--- start of MATERIAL FOR THE TASK ---
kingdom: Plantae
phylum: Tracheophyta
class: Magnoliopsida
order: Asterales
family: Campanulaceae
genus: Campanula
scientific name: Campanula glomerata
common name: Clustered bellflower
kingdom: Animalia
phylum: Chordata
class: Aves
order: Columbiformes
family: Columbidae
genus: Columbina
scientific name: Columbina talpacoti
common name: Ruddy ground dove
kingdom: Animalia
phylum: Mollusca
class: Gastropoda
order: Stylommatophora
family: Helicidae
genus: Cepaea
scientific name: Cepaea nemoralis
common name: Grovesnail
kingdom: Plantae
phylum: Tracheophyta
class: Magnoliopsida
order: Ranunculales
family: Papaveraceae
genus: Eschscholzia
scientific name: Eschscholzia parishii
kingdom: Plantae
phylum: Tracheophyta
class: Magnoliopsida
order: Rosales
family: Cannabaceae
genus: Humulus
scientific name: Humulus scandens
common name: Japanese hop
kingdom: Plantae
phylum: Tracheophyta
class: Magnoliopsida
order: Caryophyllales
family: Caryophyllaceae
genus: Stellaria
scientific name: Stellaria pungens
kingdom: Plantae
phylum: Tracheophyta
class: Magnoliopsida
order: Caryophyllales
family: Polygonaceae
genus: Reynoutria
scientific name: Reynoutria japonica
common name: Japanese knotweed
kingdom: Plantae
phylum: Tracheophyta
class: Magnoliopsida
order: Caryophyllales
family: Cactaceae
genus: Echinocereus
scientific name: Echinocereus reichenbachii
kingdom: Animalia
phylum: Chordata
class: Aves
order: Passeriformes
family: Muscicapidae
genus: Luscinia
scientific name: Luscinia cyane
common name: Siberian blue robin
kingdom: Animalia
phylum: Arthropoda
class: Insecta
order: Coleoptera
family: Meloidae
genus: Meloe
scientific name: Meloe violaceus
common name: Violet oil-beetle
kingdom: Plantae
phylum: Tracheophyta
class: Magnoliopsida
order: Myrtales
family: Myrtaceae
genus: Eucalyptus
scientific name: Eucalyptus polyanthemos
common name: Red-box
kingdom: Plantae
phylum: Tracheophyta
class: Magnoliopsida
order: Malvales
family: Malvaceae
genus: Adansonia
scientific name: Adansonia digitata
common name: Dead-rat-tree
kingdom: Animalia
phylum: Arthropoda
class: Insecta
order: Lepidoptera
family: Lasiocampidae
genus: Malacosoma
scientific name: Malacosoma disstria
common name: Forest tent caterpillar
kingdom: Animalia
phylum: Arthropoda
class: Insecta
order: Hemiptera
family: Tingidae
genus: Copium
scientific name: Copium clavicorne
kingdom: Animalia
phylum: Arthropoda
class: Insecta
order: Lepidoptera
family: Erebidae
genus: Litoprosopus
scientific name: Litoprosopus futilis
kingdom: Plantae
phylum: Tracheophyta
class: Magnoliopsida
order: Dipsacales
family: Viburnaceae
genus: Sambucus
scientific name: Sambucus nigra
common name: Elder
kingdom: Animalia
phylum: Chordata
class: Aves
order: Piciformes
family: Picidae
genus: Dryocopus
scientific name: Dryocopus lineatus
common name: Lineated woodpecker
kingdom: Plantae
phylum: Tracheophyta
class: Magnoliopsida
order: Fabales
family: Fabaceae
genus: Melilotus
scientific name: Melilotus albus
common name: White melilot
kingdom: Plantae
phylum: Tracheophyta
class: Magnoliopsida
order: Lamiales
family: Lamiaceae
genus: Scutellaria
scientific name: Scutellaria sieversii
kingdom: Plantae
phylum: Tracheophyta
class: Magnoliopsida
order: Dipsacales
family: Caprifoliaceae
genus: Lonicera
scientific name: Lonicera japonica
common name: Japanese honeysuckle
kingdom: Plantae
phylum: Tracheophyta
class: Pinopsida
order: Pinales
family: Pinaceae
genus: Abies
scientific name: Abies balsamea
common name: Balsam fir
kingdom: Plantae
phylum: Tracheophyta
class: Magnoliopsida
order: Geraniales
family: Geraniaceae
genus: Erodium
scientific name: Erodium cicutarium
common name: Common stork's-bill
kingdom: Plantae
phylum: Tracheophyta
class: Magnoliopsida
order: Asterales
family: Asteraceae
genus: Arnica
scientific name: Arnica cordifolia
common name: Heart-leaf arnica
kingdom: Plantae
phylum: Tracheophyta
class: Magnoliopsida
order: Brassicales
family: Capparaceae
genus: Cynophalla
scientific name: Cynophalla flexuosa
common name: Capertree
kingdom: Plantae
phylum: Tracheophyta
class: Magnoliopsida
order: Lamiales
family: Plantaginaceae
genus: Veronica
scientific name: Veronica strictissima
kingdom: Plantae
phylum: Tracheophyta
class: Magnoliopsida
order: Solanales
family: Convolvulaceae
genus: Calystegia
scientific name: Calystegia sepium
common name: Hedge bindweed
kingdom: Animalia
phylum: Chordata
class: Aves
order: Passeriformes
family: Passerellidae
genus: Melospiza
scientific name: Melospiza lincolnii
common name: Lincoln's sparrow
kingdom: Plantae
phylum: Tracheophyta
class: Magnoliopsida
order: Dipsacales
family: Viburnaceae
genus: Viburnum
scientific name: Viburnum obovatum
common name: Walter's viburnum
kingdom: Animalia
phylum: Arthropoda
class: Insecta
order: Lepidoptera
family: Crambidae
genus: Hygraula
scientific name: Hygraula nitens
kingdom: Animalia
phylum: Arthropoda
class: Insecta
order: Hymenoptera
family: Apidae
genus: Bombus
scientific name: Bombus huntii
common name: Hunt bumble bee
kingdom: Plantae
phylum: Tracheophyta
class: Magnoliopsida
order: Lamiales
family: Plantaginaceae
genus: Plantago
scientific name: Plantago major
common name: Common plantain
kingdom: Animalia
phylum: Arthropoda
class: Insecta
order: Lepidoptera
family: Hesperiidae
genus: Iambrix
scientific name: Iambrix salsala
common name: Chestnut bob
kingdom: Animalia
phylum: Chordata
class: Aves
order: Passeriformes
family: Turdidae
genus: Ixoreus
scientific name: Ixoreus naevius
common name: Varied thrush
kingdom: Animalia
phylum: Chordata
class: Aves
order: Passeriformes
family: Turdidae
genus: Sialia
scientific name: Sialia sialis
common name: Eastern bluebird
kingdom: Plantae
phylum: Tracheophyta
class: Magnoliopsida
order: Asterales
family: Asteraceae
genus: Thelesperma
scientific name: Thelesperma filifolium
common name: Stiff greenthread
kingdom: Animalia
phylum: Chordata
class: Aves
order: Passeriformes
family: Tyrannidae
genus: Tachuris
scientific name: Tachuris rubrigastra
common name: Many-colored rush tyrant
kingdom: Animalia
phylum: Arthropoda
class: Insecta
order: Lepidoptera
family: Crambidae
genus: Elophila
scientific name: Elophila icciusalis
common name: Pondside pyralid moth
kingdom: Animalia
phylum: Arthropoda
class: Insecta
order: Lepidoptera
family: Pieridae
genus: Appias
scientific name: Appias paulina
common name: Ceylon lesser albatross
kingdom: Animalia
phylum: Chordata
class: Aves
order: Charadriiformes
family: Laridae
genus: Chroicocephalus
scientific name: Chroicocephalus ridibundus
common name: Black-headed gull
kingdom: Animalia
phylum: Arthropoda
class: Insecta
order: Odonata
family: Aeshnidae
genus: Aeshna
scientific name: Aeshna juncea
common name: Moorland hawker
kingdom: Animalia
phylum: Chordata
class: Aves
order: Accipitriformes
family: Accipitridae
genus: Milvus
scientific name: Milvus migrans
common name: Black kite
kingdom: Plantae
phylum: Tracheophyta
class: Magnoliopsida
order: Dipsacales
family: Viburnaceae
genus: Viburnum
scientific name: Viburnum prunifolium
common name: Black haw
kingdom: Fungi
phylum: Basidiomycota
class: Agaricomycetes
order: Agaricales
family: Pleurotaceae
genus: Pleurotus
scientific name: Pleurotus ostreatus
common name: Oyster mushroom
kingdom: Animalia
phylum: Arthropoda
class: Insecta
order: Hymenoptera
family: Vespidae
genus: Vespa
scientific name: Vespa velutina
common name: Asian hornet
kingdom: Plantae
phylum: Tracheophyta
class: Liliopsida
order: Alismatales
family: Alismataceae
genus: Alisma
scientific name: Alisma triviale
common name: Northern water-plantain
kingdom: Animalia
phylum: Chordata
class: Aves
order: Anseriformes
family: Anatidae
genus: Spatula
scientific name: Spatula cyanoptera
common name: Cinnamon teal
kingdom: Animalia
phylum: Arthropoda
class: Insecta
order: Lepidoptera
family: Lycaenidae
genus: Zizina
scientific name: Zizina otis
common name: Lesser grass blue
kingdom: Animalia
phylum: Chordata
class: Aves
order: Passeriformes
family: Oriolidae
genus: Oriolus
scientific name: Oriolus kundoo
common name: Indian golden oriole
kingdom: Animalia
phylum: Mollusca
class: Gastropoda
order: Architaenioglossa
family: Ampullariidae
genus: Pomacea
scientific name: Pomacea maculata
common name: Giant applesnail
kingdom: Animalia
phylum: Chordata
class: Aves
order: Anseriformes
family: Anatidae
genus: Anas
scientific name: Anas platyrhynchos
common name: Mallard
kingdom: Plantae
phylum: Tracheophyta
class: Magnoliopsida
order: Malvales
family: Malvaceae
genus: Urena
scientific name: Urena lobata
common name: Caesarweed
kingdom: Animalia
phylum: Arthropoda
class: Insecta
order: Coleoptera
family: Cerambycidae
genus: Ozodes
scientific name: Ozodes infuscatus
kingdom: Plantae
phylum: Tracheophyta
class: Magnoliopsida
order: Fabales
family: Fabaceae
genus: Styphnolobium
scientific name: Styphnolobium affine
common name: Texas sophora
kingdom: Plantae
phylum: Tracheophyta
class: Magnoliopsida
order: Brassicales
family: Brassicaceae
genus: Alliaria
--- end of MATERIAL FOR THE TASK ---
EXERCISE DETAILS: Rewrite the part of the listing that opens with the line containing "scientific name: Alisma triviale" and closes with the last line of the listing, changing every "common name" to "vernacular name" and keeping everything else the same.

COMPLETE ANSWER:
scientific name: Alisma triviale
vernacular name: Northern water-plantain
kingdom: Animalia
phylum: Chordata
class: Aves
order: Anseriformes
family: Anatidae
genus: Spatula
scientific name: Spatula cyanoptera
vernacular name: Cinnamon teal
kingdom: Animalia
phylum: Arthropoda
class: Insecta
order: Lepidoptera
family: Lycaenidae
genus: Zizina
scientific name: Zizina otis
vernacular name: Lesser grass blue
kingdom: Animalia
phylum: Chordata
class: Aves
order: Passeriformes
family: Oriolidae
genus: Oriolus
scientific name: Oriolus kundoo
vernacular name: Indian golden oriole
kingdom: Animalia
phylum: Mollusca
class: Gastropoda
order: Architaenioglossa
family: Ampullariidae
genus: Pomacea
scientific name: Pomacea maculata
vernacular name: Giant applesnail
kingdom: Animalia
phylum: Chordata
class: Aves
order: Anseriformes
family: Anatidae
genus: Anas
scientific name: Anas platyrhynchos
vernacular name: Mallard
kingdom: Plantae
phylum: Tracheophyta
class: Magnoliopsida
order: Malvales
family: Malvaceae
genus: Urena
scientific name: Urena lobata
vernacular name: Caesarweed
kingdom: Animalia
phylum: Arthropoda
class: Insecta
order: Coleoptera
family: Cerambycidae
genus: Ozodes
scientific name: Ozodes infuscatus
kingdom: Plantae
phylum: Tracheophyta
class: Magnoliopsida
order: Fabales
family: Fabaceae
genus: Styphnolobium
scientific name: Styphnolobium affine
vernacular name: Texas sophora
kingdom: Plantae
phylum: Tracheophyta
class: Magnoliopsida
order: Brassicales
family: Brassicaceae
genus: Alliaria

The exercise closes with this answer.